▶ **WHAT YOU WILL DO**: Give a verbatim copy of the lines below, minus the pictures.

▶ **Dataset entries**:
:::::

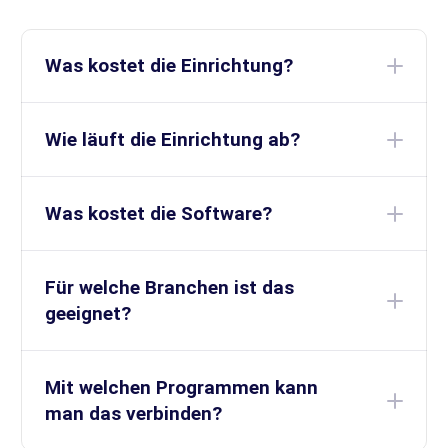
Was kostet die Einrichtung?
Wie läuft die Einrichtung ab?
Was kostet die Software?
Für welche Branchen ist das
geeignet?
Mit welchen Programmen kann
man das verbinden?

:::::

▶ **TASK ANSWER**:
Was kostet die Einrichtung?
Wie läuft die Einrichtung ab?
Was kostet die Software?
Für welche Branchen ist das
geeignet?
Mit welchen Programmen kann
man das verbinden?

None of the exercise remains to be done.